|M.Sc Student||Zaatreh Maria|
|Subject||Identification of Genetic Alterations and its Relation to|
Differentiation Markers that Distinguish
Subpopulations of leukemic Cells in AML
|Department||Department of Medicine||Supervisor||Dr. Yishai Ofran|
Acute myeloid leukemia consists of heterogeneous mixture of genetically distinct sub-clones with different leukemogenic potential and thus different active pathways may affect cells’ response to therapy. These leukemic sub-populations may also vary in their sensitivity to chemotherapy. It is well known that myeloid leukemia cells express variable and different immunophenotypes that dynamically being changed along therapy. However, how changes in immunophenotype correlate with the genetic heterogeneity is not clearly understood. Recently it was recognized that as early as the first induction treatment, inherent chemo-resistant sub-populations are already exist, survive the chemotherapy, and may become dominant at relapse.
In order to explore association of sub-clonal heterogeneity with differentiation capacity and with chemotherapy sensitivity, we separated patients’ leukemia cells based on CD34 expression into differentiated and undifferentiated populations. Genes known to be mutated in AML were sequenced using targeted deep sequencing in order to monitor changes in mutation allele frequencies of each distinguished cell population. Mutation allele frequency reflects the impartial part of the clone carrying the mutation from the studied cells which were harvested according to their differentiation stage. Revealing mutational allele frequencies in different populations of 4 acute myeloid leukemia patients demonstrated different distribution of sub-clones. Certain sub-clones tend to be more prevalent than others in undifferentiated populations and therefore assumed to be more resistant to chemotherapy. However, no direct relation between sub-clones and differentiation markers was learned.
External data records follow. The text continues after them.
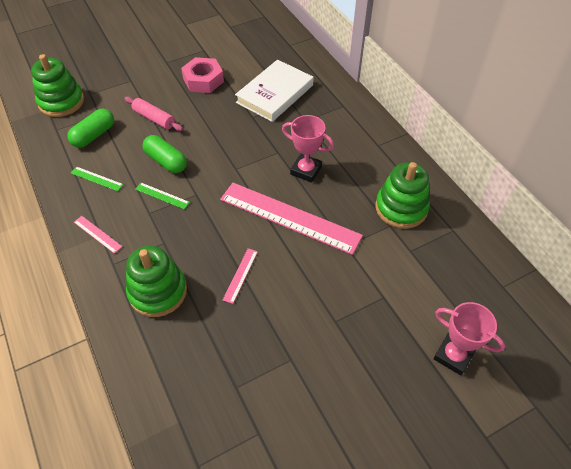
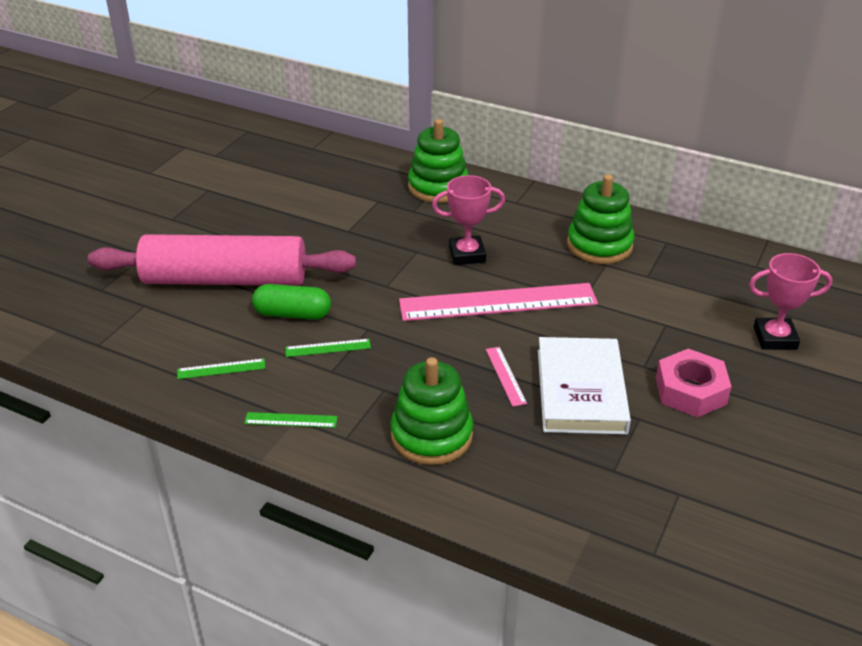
camera: 35 degrees left, 15 degrees down
green stacking toy [31,54,84,117] -> green stacking toy moved to [408,119,469,203]
green capsule [67,109,114,148] -> none
pink ruler [74,216,122,254] -> green ruler [244,412,338,428]
pink rolling pin [124,97,183,131] -> pink rolling pin [88,234,356,286], size x2.30
pink nut [181,57,224,93] -> pink nut moved to [656,349,732,418]
white book [235,60,314,122] -> white book moved to [538,337,631,435]

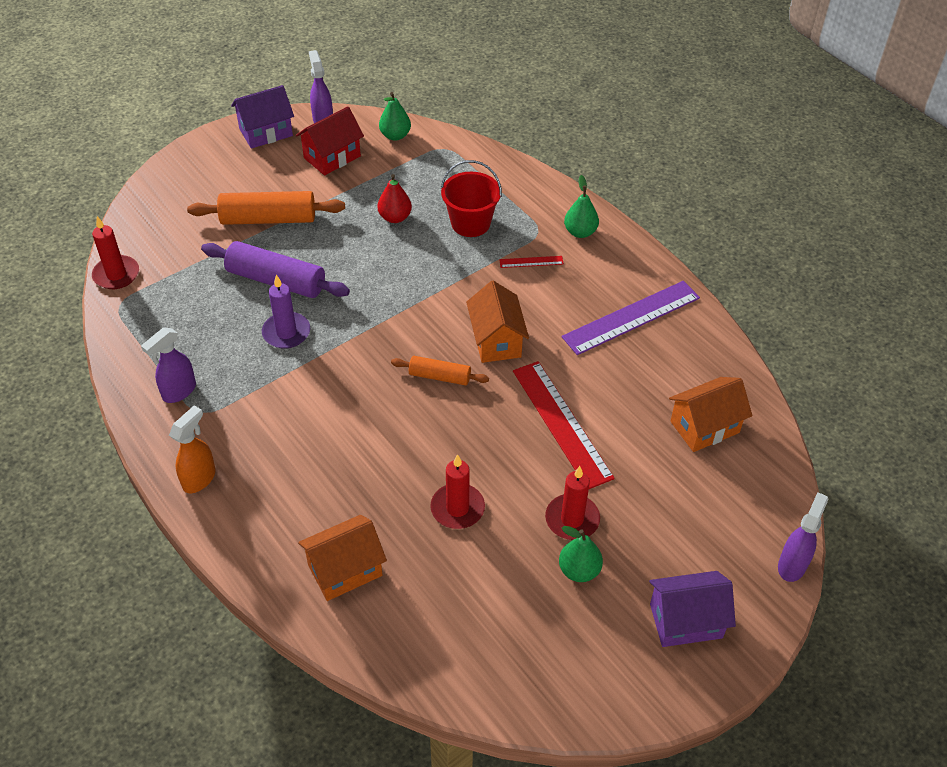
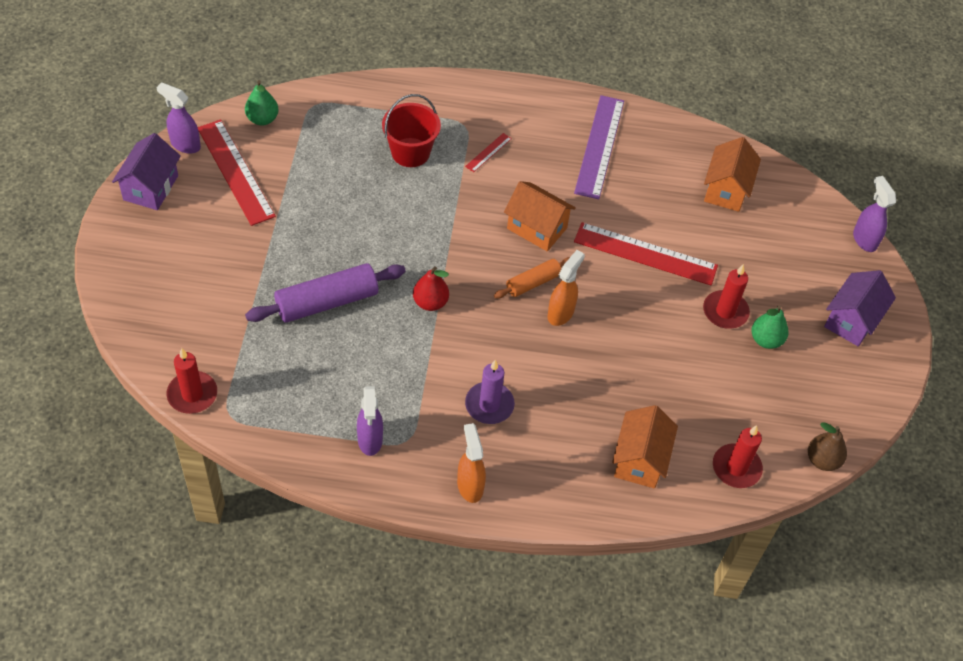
camera: 50 degrees left, 5 degrees up
orange rolling pin [187,191,345,225] -> none
purple candle [262,275,310,349] -> purple candle moved to [465,360,515,424]
red house [296,106,364,175] -> red ruler [198,120,276,226]
red pear [377,174,412,223] -> red pear moved to [413,266,449,311]
red candle [430,454,485,529] -> red candle moved to [713,425,763,488]
green pear [564,175,599,238] -> none
none -> orange spray bottle [548,250,585,326]
none -> brown pear [808,422,847,471]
A myeloid leukemia cell line (Kasumi) was separated into two cell populations -as the patients' samples by its CD34 expression - in order to examine cell viability following chemotherapy exposure. Sorted cells exposed in vitro to different doses of chemotherapy, demonstrated that undifferentiated cell population survives chemotherapy and is more resistant than differentiated population.
In conclusion, not only leukemic stem cell but also specific sub-clones may be less likely to differentiate and therefore relatively resistant to chemotherapy, even without the presence of specific mutation in genes directly involved in chemotherapy induced cell death mechanism.